The Mountain Shadow
- Hardcover edition
- Author: Gregory David Roberts
- Language: English
- Genre: Fiction
- Publisher: Grove Press
- Publication date: 13 October 2015
- Publication place: Australia
- Media type: Print, e-book, audiobook
- Pages: 912 pp.
- ISBN: 978-0802124456
- OCLC: 906121967
- Preceded by: Shantaram
- Website: Official website

= The Mountain Shadow =

2015 novel by Gregory David Roberts

The Mountain Shadow is a 2015 novel by Australian author Gregory David Roberts and is a sequel for his 2003 novel Shantaram. Grove Press initially released the book on 13 October 2015. This is the second book in the proposed trilogy.

==Plot==
Set mostly in modern Bombay, the sequel starts where Shantaram ended. It's been two years since the protagonist Lindsay lost two of the people closest to him: Kaderbhai, a mafia boss who died in the Afghan mountains, and Karla, a mysterious, coveted woman who eventually married a Bombay media mogul.
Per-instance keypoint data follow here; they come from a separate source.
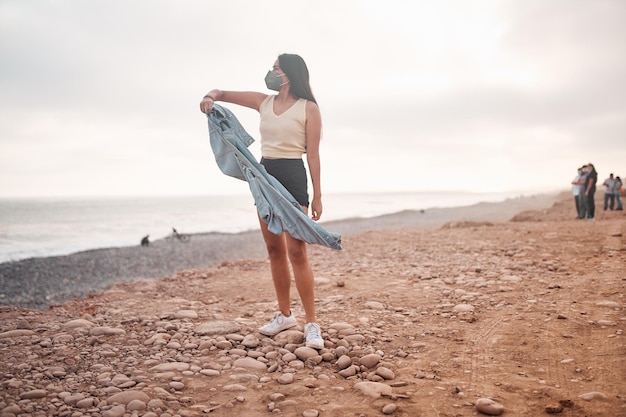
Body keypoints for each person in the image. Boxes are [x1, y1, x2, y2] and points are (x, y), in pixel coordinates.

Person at [199, 53, 325, 349]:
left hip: (293, 177)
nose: (271, 72)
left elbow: (314, 155)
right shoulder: (263, 102)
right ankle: (284, 315)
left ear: (289, 73)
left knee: (297, 251)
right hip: (264, 176)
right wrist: (208, 97)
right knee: (273, 249)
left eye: (276, 68)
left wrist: (318, 194)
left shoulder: (309, 108)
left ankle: (312, 324)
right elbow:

Now Lin has to fulfill the last assignment given to him by Kaderbhai—to win the trust of the sage living on the mountain, to save his head in the uncontrollably flaring conflict of the new mafia leaders, but, most importantly, to find love and faith.

==Reception==
Akash Kapur of The New York Times wrote, "Gregory David Roberts’s “Shantaram” was an unlikely publishing sensation. Literary purists scoffed at its purple prose; Indian (and many other) readers bristled at its stereotypes and cultural simplifications. The book nonetheless possessed a grittiness and vividness that helped Roberts sell four million copies around the world. Hollywood rights were scooped up (though a film has yet to be made). The book has gone on to occupy a distinctive — and deserving — place in an emerging genre of Bombay noir." Tim Martin of the Financial Times noted, "Ten years in the writing, The Mountain Shadow is the first of three proposed sequels to Shantaram, and continues its mission to transmit as many conclusions about the universe as the author can get his hands on... What we get instead are those essential truths and passionate experiences, swarming through the book like locusts." Camron Woodhead of The Sydney Morning Herald commented, "Axiomatic pronouncements this bald, didactic and sentimental can't possibly approximate the contradictory power of artistic truth, of course, partly because such sloganeering and cod philosophy are routinely used to sell us stuff. They have more in common with Oprah than Proust, and most readers with a shred of intellect or self-respect, no matter how questing, will cringe at the extent to which large chunks of The Mountain Shadow resemble the snake oil of the self-help industry."